Exercise materials:
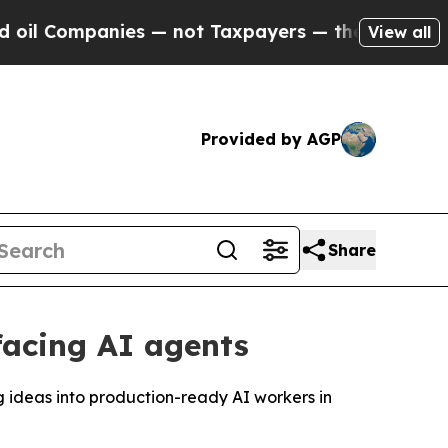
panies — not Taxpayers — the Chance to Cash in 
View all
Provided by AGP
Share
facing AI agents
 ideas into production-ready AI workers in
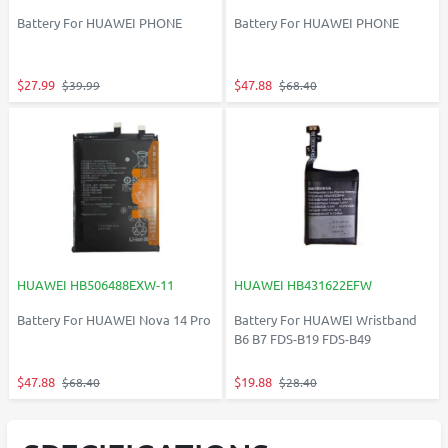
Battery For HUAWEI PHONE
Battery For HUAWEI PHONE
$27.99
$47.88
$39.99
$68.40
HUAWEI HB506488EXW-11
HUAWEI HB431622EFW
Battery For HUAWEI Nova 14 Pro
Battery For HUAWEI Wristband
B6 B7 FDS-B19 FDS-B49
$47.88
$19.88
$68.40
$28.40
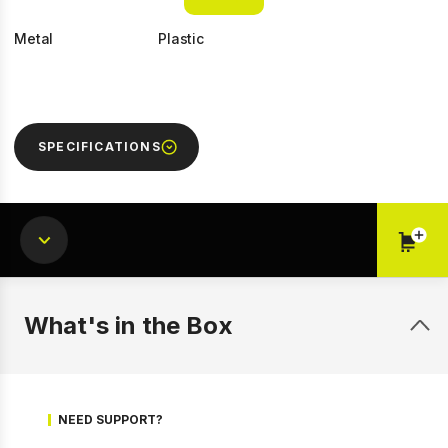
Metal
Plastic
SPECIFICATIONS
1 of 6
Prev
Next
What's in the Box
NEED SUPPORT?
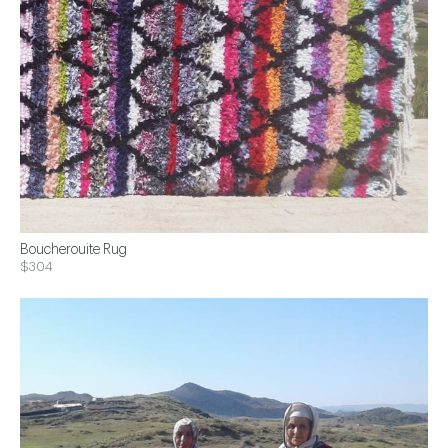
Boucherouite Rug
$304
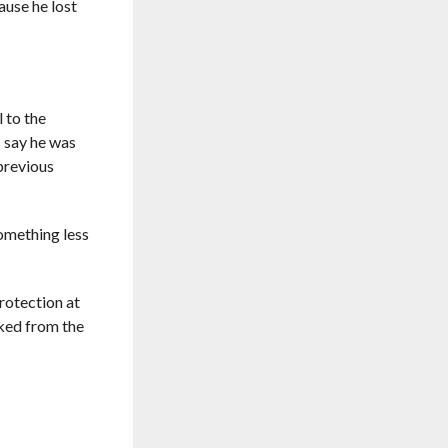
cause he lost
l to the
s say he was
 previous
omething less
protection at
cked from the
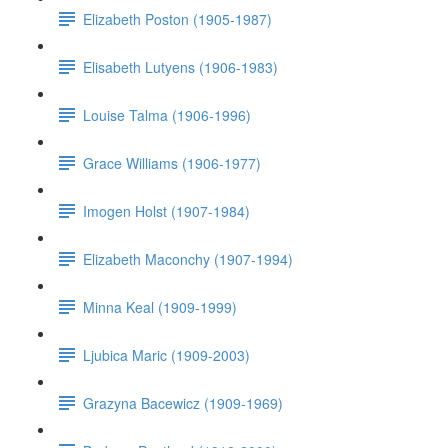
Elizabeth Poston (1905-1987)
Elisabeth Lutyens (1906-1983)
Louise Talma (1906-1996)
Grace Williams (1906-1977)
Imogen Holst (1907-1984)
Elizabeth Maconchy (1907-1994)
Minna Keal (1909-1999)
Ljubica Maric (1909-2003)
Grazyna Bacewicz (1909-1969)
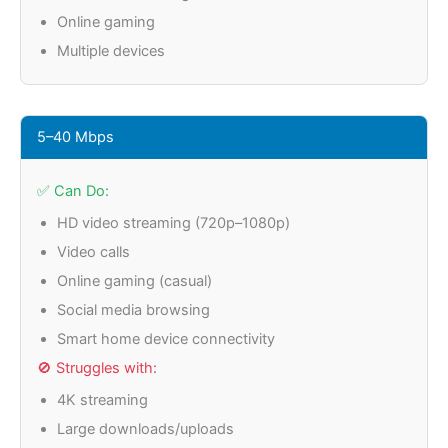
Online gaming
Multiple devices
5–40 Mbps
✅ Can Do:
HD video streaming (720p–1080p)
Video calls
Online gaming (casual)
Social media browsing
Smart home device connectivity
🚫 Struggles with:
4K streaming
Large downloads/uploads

Task to complete: The data needs to be reproduced exactly, please, apart from its pictures.

Solution to this exercise:
panies — not Taxpayers — the Chance to Cash in 
View all
Provided by AGP
Share
facing AI agents
 ideas into production-ready AI workers in
Battery For HUAWEI PHONE
Battery For HUAWEI PHONE
$27.99
$47.88
$39.99
$68.40
HUAWEI HB506488EXW-11
HUAWEI HB431622EFW
Battery For HUAWEI Nova 14 Pro
Battery For HUAWEI Wristband
B6 B7 FDS-B19 FDS-B49
$47.88
$19.88
$68.40
$28.40
Metal
Plastic
SPECIFICATIONS
1 of 6
Prev
Next
What's in the Box
NEED SUPPORT?
Boucherouite Rug
$304
cause he lost
l to the
s say he was
 previous
omething less
protection at
cked from the
Elizabeth Poston (1905-1987)
Elisabeth Lutyens (1906-1983)
Louise Talma (1906-1996)
Grace Williams (1906-1977)
Imogen Holst (1907-1984)
Elizabeth Maconchy (1907-1994)
Minna Keal (1909-1999)
Ljubica Maric (1909-2003)
Grazyna Bacewicz (1909-1969)
Online gaming
Multiple devices
5–40 Mbps
✅ Can Do:
HD video streaming (720p–1080p)
Video calls
Online gaming (casual)
Social media browsing
Smart home device connectivity
🚫 Struggles with:
4K streaming
Large downloads/uploads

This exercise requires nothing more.